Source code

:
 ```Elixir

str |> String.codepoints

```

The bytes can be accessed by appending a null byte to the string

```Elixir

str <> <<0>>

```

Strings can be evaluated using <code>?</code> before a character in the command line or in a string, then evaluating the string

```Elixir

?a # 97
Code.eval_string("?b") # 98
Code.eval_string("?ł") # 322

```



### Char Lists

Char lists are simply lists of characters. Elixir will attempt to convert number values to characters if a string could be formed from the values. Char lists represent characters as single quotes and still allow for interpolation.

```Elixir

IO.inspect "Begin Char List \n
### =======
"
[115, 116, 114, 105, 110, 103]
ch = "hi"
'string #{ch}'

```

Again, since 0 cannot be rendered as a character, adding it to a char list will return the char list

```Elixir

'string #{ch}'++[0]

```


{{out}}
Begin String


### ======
---
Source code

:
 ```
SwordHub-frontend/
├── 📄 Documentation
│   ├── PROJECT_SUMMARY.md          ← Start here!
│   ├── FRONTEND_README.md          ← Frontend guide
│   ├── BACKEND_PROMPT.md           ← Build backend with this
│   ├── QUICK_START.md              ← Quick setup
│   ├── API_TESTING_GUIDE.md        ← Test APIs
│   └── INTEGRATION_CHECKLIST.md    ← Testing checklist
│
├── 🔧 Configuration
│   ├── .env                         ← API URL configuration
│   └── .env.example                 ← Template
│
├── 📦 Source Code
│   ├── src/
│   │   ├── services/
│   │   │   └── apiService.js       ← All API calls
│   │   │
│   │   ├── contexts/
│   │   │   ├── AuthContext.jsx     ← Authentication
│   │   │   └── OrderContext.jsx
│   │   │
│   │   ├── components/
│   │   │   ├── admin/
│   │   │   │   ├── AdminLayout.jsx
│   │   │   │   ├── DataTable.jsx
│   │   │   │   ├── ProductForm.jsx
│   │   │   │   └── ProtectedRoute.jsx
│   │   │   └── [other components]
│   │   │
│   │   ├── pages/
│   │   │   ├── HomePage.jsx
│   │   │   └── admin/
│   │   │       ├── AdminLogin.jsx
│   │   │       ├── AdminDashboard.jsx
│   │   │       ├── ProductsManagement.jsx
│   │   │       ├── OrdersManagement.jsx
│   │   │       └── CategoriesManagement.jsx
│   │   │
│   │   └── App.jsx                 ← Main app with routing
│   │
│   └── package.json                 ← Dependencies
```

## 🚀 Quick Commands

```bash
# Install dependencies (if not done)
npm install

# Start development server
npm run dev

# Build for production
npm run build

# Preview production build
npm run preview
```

- What you should do
Find how many lines of the entries contain "will". Respond with the number only.

- Exercise solution
2